Proposals like the one in the main post seem kind of late in the legislative season to include them in some sort of fix effective July 1, 2007.
As for "elaborating," there seems to be a common myth on the Internet (including a guy named "Truth" on CTA Tattler) that because the RTA Act was amended in 1983, and Harold Washington was the Mayor then, it must have been racist. When I researched it the last time around, it appears that the real cause was that the RTA had exhausted its tax base by 1981, forcing CTA to double its fares, the then private suburban bus companies to cease service, and the Burlington Northern to sue for a fare increase. [At that time, suburban bus service didn't take a "haircut," it was eliminated, in some areas, for several years.] Apparently Jane Byrne took the view (not unlike Daley's until a couple of weeks ago) that it was the Legislature's problem, not hers, while Washington was willing to compromise to get a solution.
Also, the fallacy in elaborating's position is assuming that the formula is adequate for Pace. Why did Pace have to sue several years ago to get its budget approved, used capital for operating for 3 or 4 years now, and now is the one underwriting "Moving Beyond Congestion" advertising, if it is adequatly funded under the formula? As it is, CTA receives 100% of the sales tax collected in Chicago, and, when discretionary funds are included, about 40% of the sales tax collected in suburban Cook County, compared to 12.75% for Pace. One of the reasons why I object to HB 1841 is that it establishes "'Regional Transit Innovations Fund', using each year up to 15% of any State-authorized or appropriated capital or operating funds received by the Authority," which may be distributed in a discretionary manner. My response was: "I question giving the RTA discretionary money, considering that existing discretionary funds have generally gone to the CTA, with some CTA supporters claiming that this proves that the CTA was never properly funded." Elaborating is one of those.
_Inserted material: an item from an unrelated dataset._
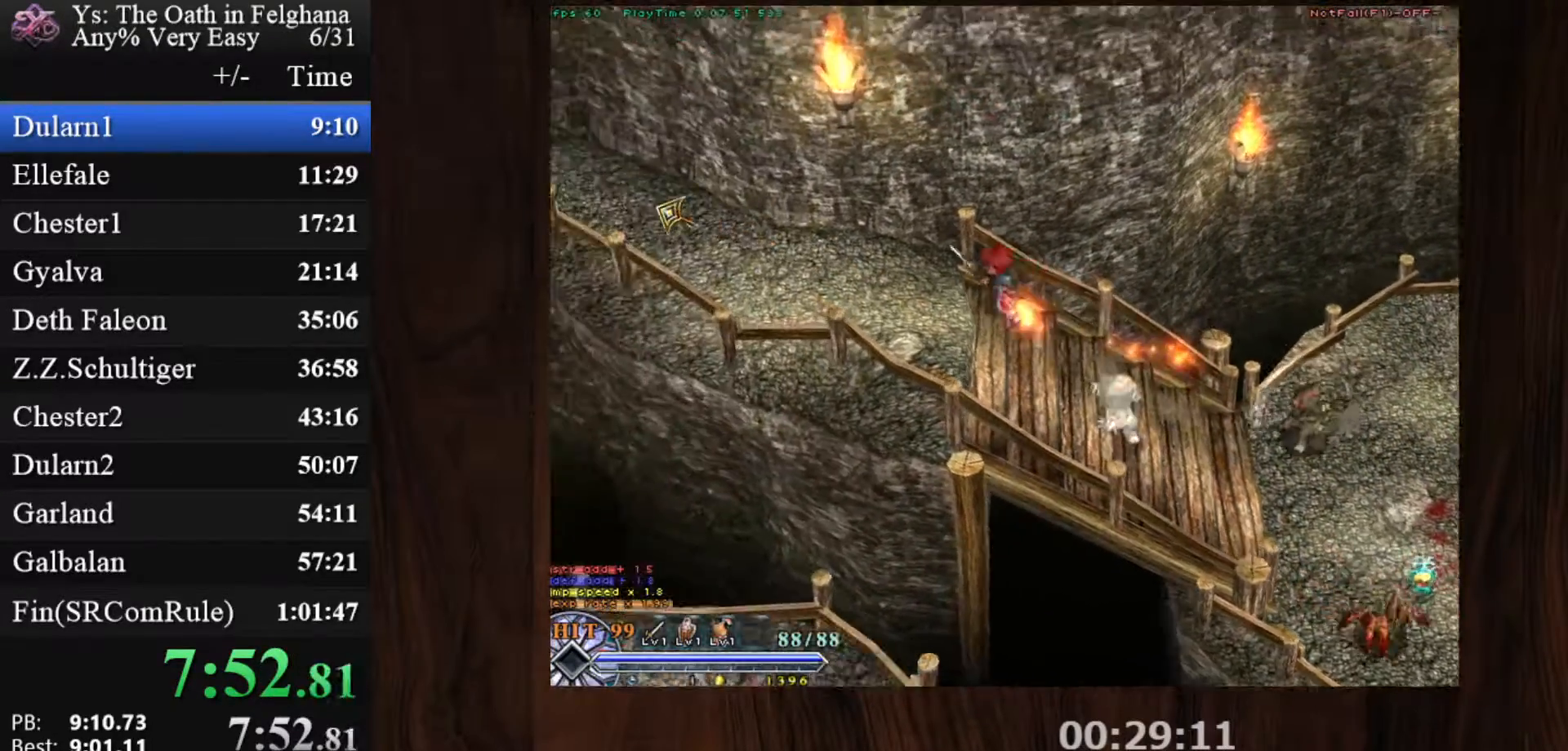
{"keys": ["c", "ctrl"], "mouse": ["left"], "events": [[183, "z", "down"], [317, "z", "up"], [367, "mouse_left", "down"], [417, "mouse_left", "up"], [450, "mouse_left", "down"]]}
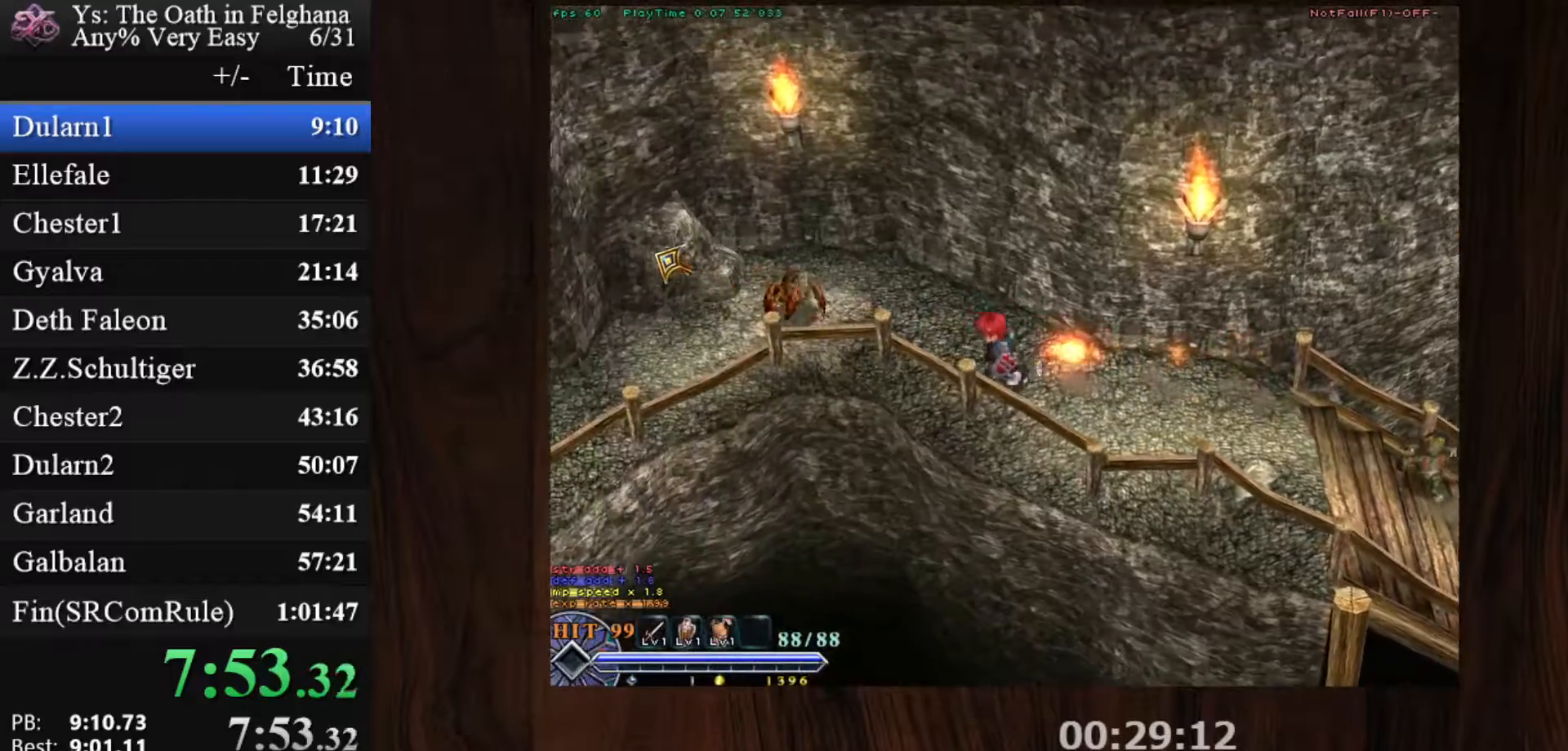
{"keys": ["c", "ctrl"], "mouse": [], "events": [[100, "z", "down"], [183, "mouse_left", "up"], [283, "z", "up"]]}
Maybe Elaborating and Jackonthebus are both right.
1. Chicago's political power was at its nadir in 1983 and Harold Washington was forced to do the best he could with a poor hand. Was it racist that the CTA was forced to rely on discretionary funding from the very beginning? Certainly that was part of the mix. But the failure to fully fund the CTA also gave the General Assembly and the RTA a measure of control over an agency that it perhaps rightfully perceived to be poorly managed and with a voracious appetite for State money.
2. Pace's financial position is also precarious. Its difficulty in meeting the farebox recovery ratio established by RTA limits its ability to soak up more discretionary operating money.
Pace's farebox recovery ratio is already significantly lower than that of the CTA and Metra. Do we want to lower its ratio even more, providing more ammunition/evidence to those who argue that transit funding in this region is skewed in favor of prosperous white people?
3. Metra has been the big winner under the RTA and a succession of RTA boards. It carries the big shots to and from the Loop and it provides service to the entire RTA region. It thus is understandable that it was and is the favored service board.